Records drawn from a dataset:
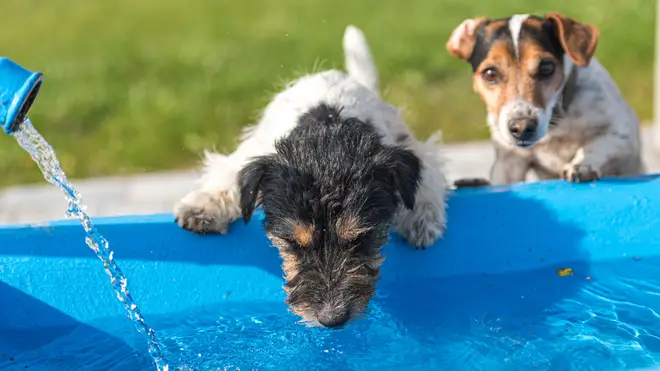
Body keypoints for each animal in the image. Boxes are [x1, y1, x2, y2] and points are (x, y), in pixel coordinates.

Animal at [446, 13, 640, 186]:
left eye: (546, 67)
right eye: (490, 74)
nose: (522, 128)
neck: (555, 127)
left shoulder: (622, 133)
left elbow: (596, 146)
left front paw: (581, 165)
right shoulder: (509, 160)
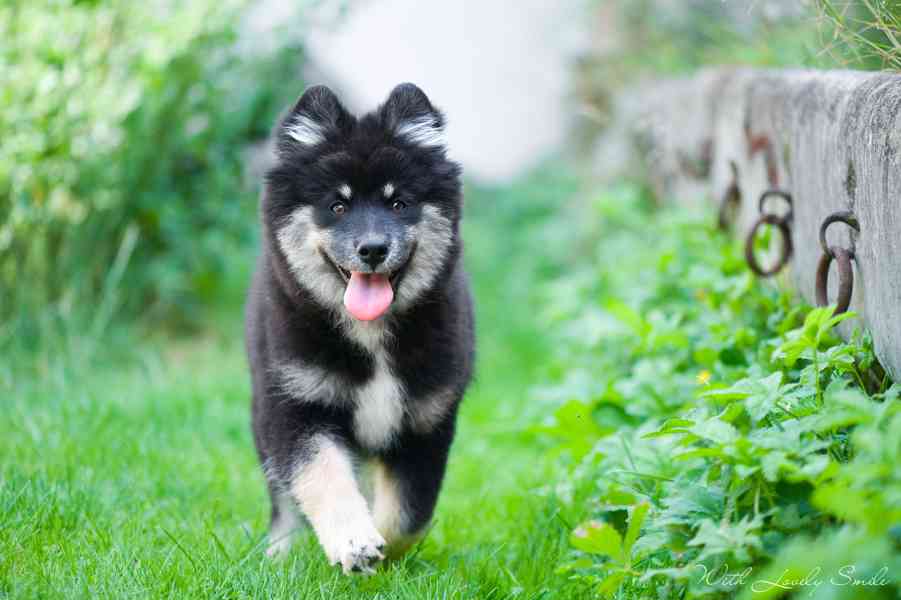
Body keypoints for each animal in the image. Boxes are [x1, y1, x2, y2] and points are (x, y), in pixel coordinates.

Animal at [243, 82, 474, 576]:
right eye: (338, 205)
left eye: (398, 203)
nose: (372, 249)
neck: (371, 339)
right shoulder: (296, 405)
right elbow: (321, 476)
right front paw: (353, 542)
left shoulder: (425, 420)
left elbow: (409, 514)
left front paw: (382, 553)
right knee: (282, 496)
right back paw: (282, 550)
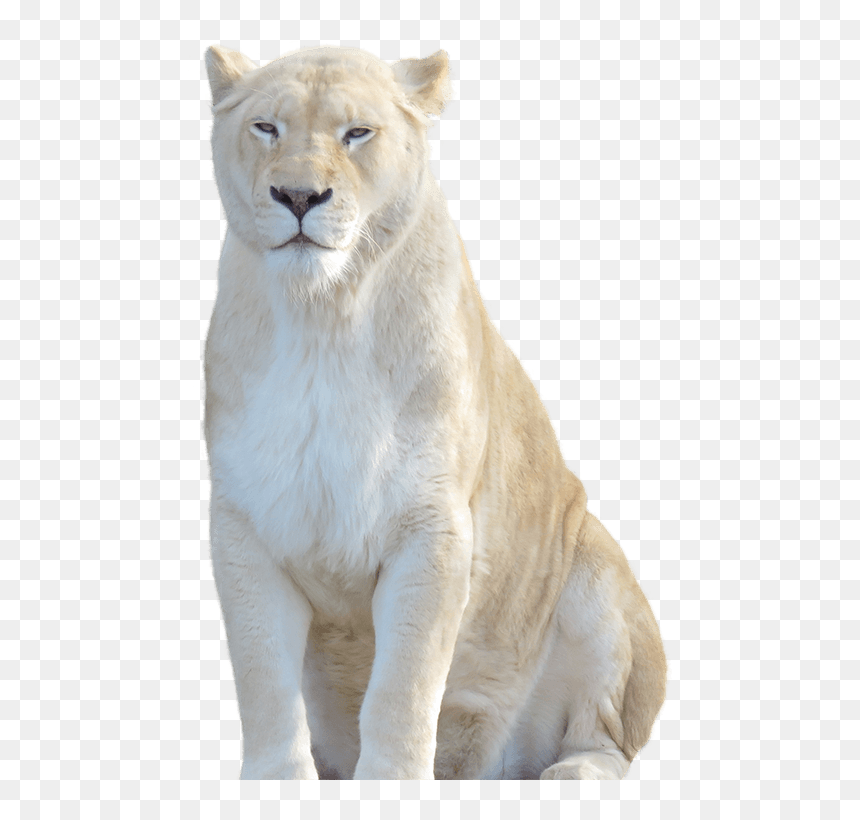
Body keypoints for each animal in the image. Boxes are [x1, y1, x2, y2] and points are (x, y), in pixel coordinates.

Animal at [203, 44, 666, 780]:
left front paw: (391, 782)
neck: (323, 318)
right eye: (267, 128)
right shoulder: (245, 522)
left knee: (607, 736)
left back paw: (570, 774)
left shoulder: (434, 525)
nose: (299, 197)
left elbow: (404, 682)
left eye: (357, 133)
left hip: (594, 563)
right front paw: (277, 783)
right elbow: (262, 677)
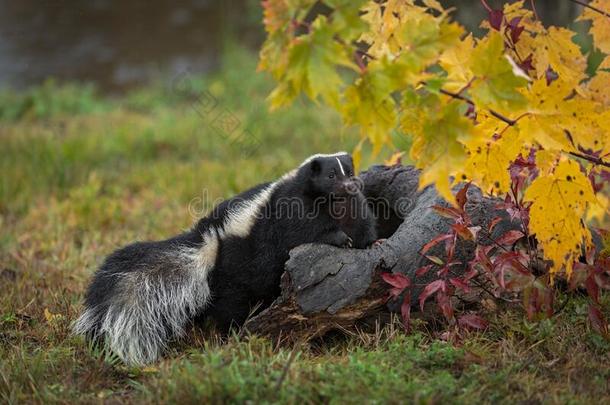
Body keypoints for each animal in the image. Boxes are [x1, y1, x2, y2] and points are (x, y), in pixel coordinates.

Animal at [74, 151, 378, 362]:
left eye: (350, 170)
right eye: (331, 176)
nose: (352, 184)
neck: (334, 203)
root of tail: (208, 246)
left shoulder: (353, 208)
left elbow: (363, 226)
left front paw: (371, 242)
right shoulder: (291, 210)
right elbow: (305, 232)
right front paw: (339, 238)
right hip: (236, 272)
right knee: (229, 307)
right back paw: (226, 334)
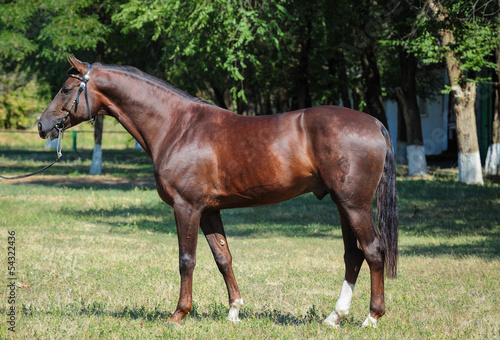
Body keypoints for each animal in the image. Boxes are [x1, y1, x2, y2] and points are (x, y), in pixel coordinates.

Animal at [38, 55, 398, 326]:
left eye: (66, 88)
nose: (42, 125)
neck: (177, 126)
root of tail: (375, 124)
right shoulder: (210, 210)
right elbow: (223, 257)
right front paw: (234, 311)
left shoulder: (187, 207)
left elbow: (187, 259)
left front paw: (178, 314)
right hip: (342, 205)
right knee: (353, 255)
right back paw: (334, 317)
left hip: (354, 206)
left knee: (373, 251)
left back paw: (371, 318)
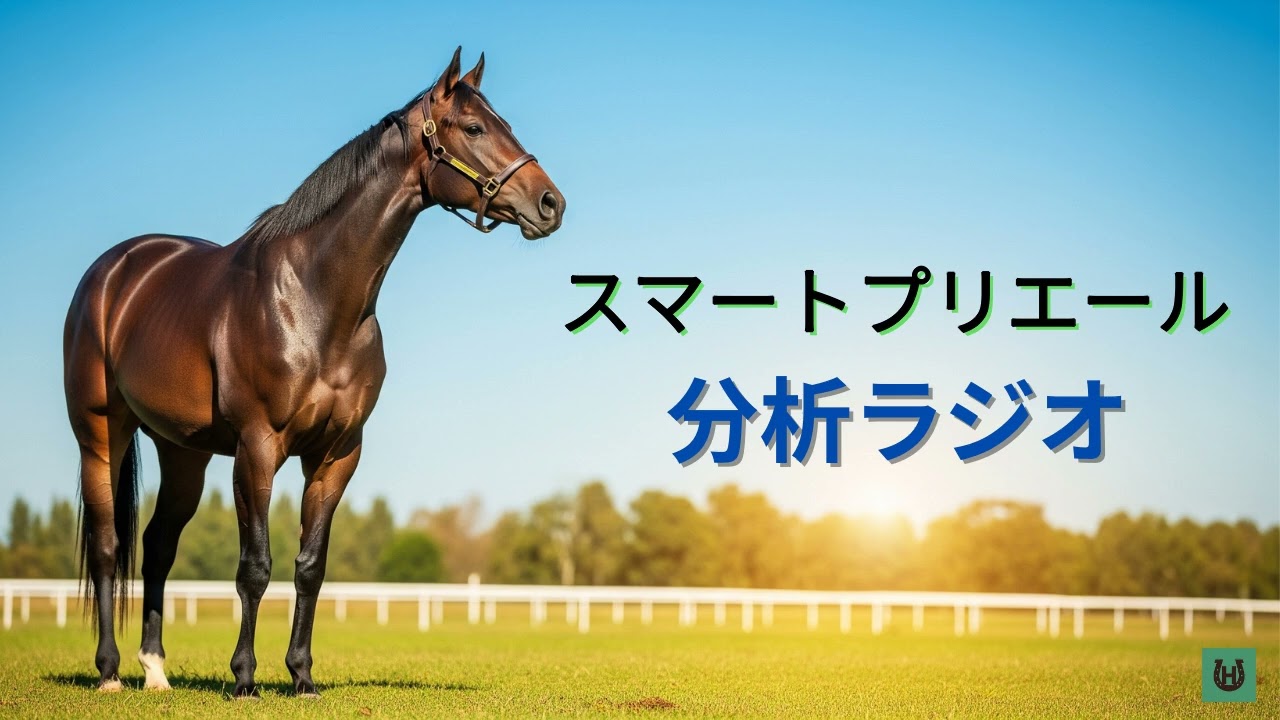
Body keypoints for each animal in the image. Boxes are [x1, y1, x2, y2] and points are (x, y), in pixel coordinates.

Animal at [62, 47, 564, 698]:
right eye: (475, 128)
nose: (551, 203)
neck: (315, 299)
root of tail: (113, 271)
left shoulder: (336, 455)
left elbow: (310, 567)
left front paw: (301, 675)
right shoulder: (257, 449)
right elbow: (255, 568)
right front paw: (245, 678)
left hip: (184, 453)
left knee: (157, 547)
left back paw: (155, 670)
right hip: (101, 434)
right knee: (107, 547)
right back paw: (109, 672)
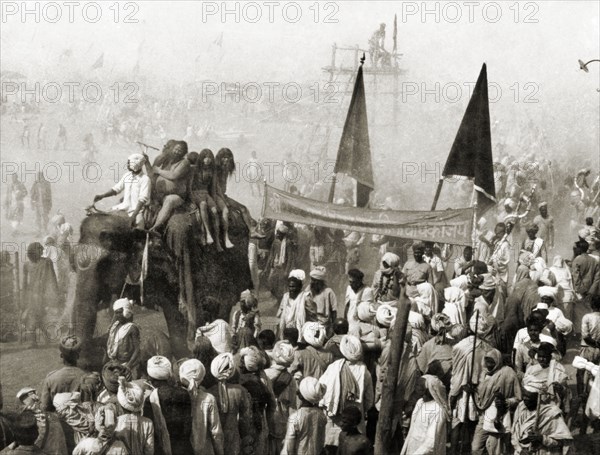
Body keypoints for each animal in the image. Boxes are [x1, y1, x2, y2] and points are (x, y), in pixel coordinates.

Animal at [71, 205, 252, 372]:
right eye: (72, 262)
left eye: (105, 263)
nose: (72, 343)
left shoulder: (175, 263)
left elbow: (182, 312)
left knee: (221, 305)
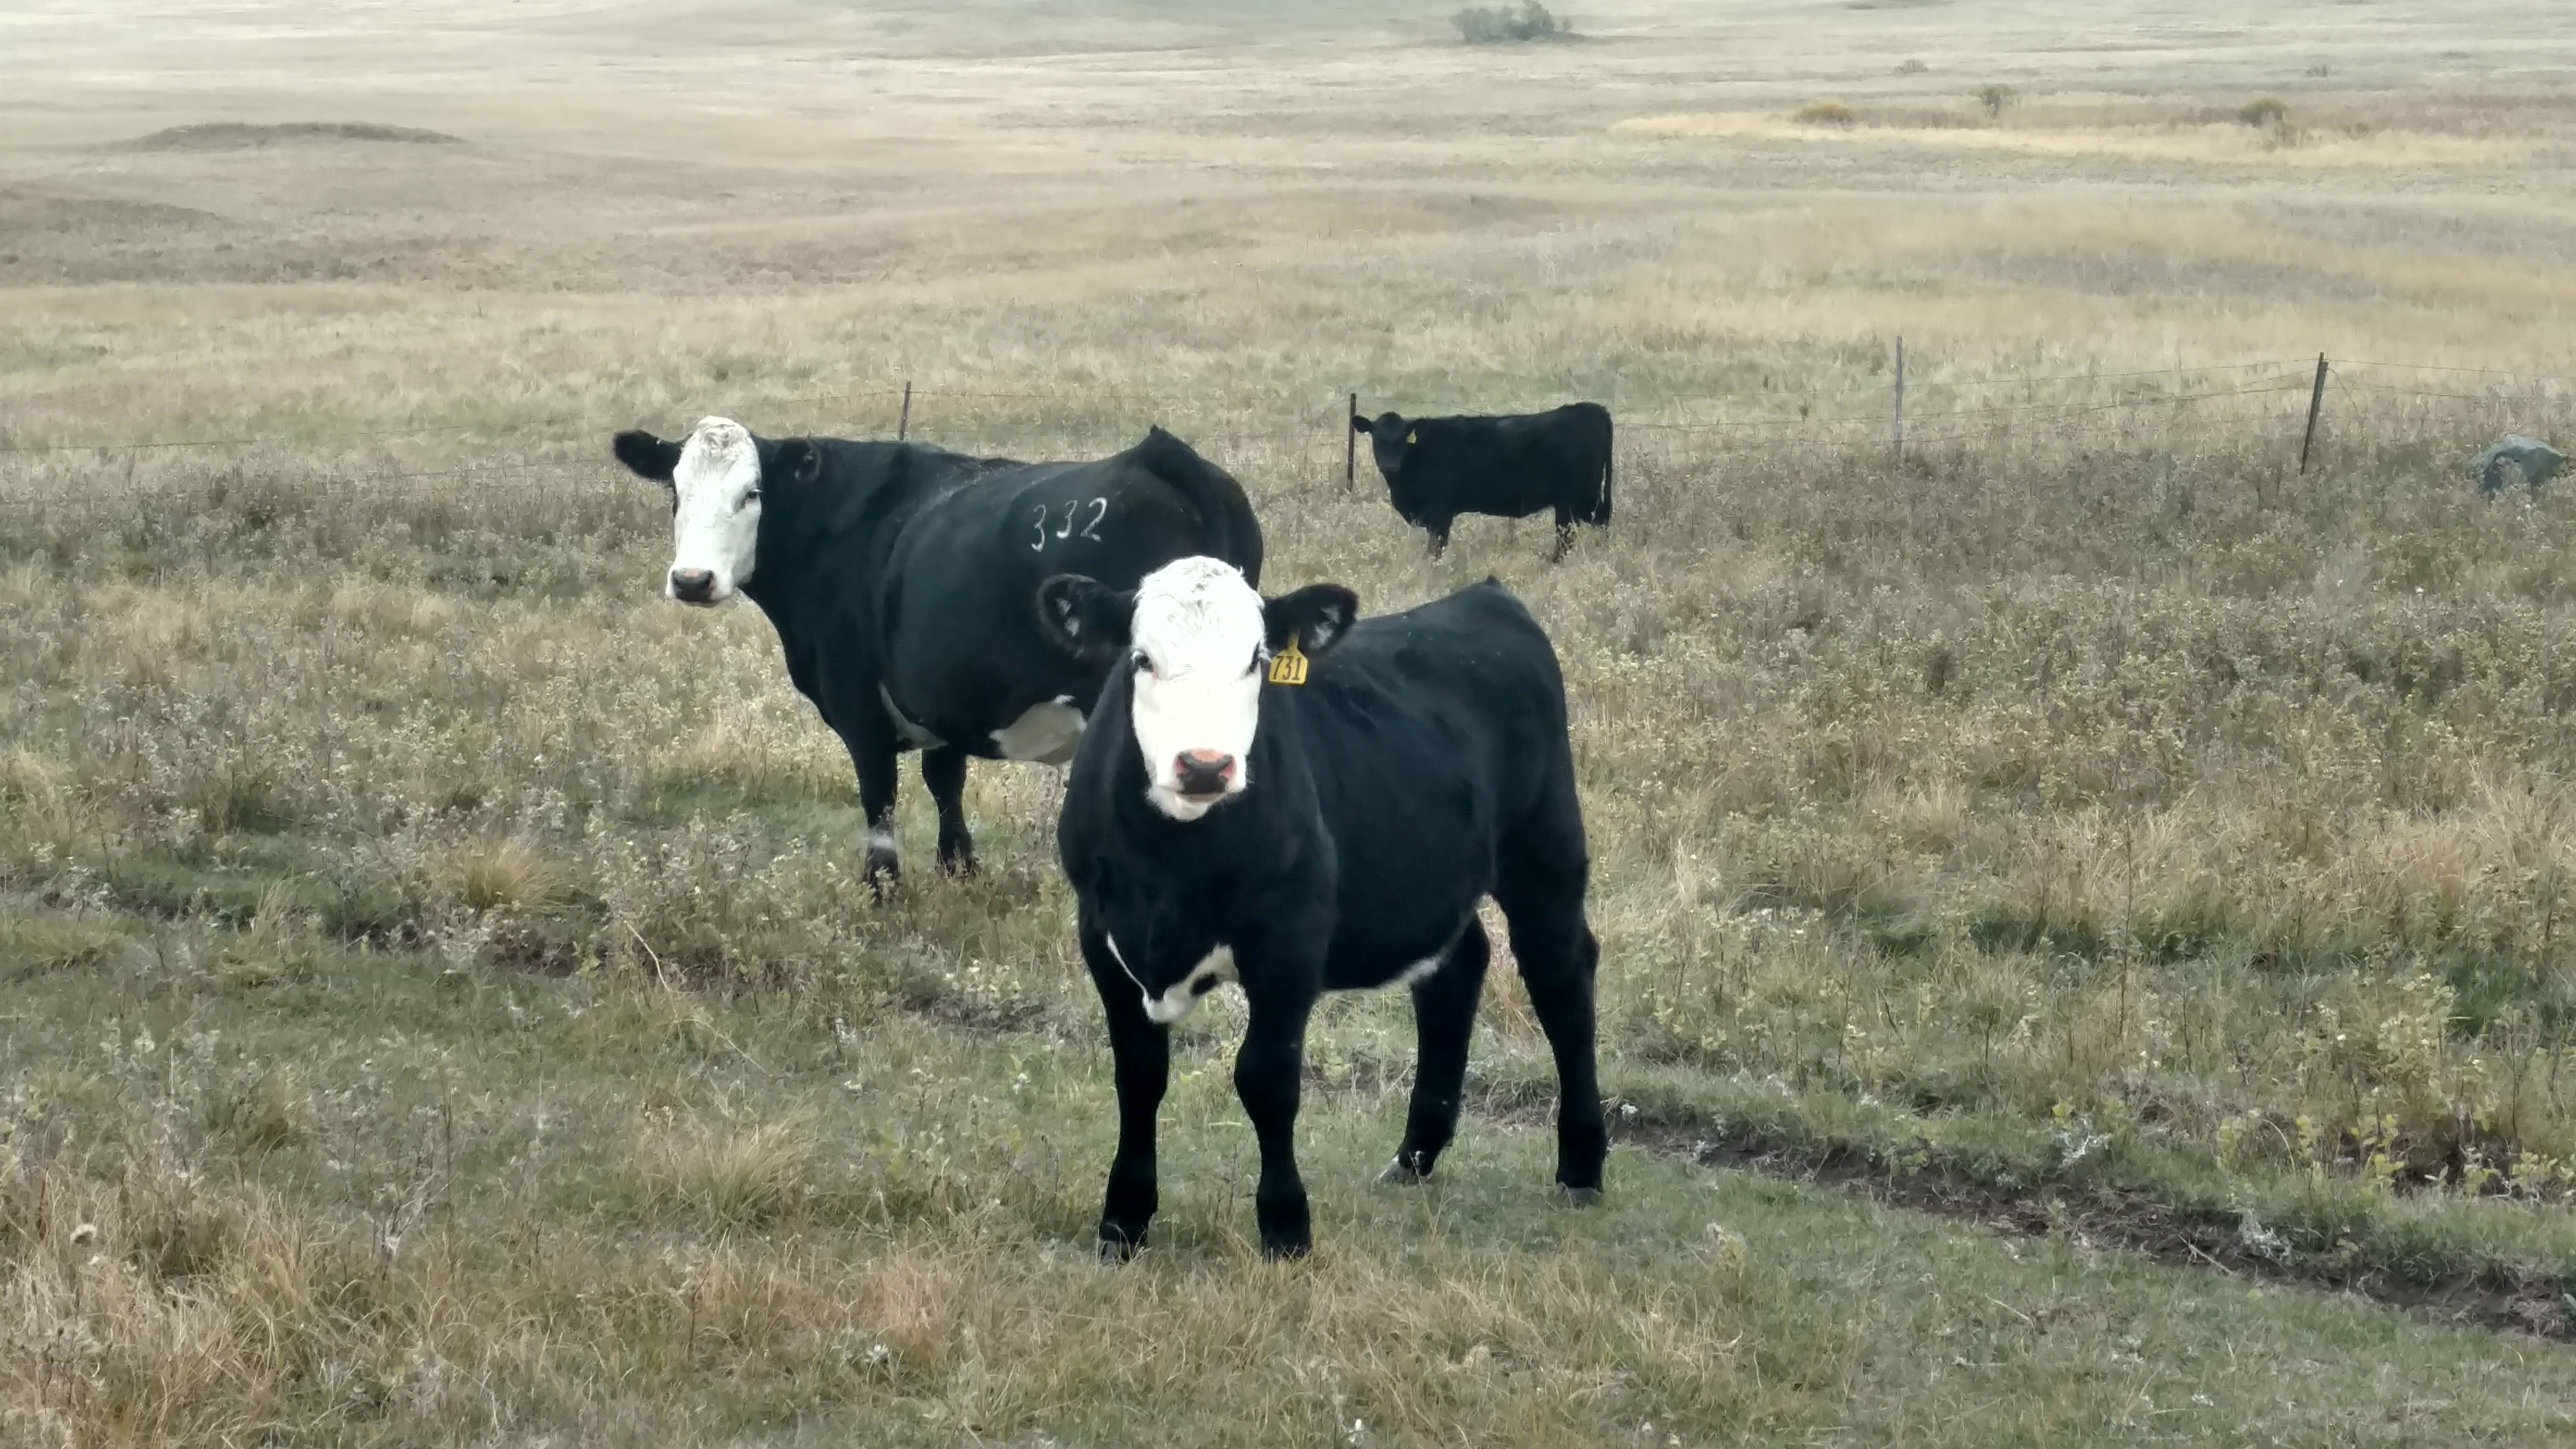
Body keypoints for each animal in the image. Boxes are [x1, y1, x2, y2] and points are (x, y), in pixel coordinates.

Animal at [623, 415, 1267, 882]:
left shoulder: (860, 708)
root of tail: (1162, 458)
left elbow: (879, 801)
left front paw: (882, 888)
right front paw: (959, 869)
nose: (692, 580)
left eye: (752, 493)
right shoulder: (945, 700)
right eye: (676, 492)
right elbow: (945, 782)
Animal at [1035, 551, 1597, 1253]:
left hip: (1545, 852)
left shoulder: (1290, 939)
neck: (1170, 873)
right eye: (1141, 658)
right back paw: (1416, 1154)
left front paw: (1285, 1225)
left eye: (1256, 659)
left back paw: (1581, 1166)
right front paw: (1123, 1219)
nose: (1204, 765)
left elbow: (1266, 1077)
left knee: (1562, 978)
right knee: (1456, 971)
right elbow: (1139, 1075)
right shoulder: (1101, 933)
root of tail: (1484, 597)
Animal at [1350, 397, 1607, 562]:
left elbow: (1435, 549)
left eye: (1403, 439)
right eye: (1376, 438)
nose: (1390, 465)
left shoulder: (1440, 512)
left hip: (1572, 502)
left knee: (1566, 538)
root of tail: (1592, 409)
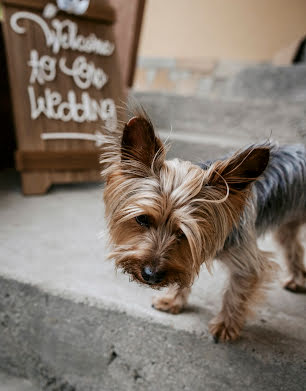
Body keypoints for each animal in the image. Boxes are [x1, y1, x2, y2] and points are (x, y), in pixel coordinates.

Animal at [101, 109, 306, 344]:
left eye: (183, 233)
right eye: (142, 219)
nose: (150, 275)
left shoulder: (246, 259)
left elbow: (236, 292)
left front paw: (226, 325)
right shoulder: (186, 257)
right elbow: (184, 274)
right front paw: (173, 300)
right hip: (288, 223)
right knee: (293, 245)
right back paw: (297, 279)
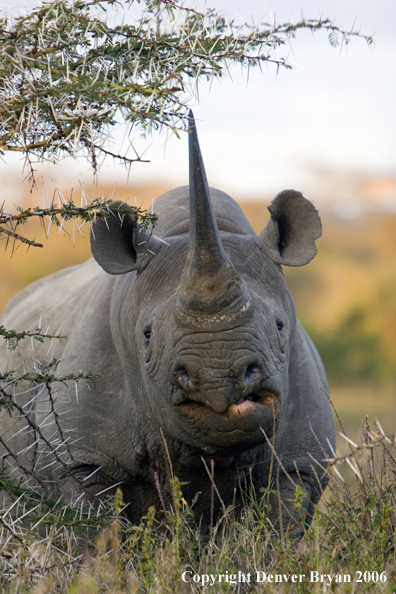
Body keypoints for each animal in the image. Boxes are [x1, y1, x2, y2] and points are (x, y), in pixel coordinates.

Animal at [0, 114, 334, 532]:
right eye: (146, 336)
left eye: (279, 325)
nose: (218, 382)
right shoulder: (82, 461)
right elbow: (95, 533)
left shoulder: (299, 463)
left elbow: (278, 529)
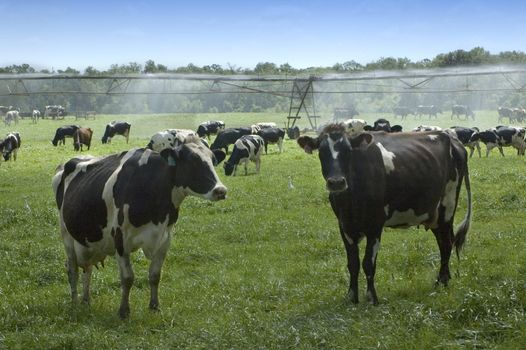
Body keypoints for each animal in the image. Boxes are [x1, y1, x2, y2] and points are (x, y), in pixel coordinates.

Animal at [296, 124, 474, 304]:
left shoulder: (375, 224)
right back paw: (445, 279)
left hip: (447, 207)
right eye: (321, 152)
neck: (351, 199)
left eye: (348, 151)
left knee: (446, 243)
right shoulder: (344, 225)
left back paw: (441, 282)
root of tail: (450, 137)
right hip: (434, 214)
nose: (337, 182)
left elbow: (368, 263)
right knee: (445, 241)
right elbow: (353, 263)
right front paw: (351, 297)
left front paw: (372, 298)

What to produce - The lines to be transcribed are those from the first line of the data above through the line holding "left elbow: (596, 146)", inclusive; copy them exactly and only, leaving out the pictures.

Output for this exercise -
Body keypoints for each animal in the image. Boxes are [x1, y1, x2, y2] and points are (x, y), in pixel coordinates.

Animal at [446, 13, 640, 186]:
left eye: (546, 67)
right eye: (490, 74)
nose: (522, 128)
neck: (555, 127)
left shoulder: (622, 133)
left elbow: (596, 146)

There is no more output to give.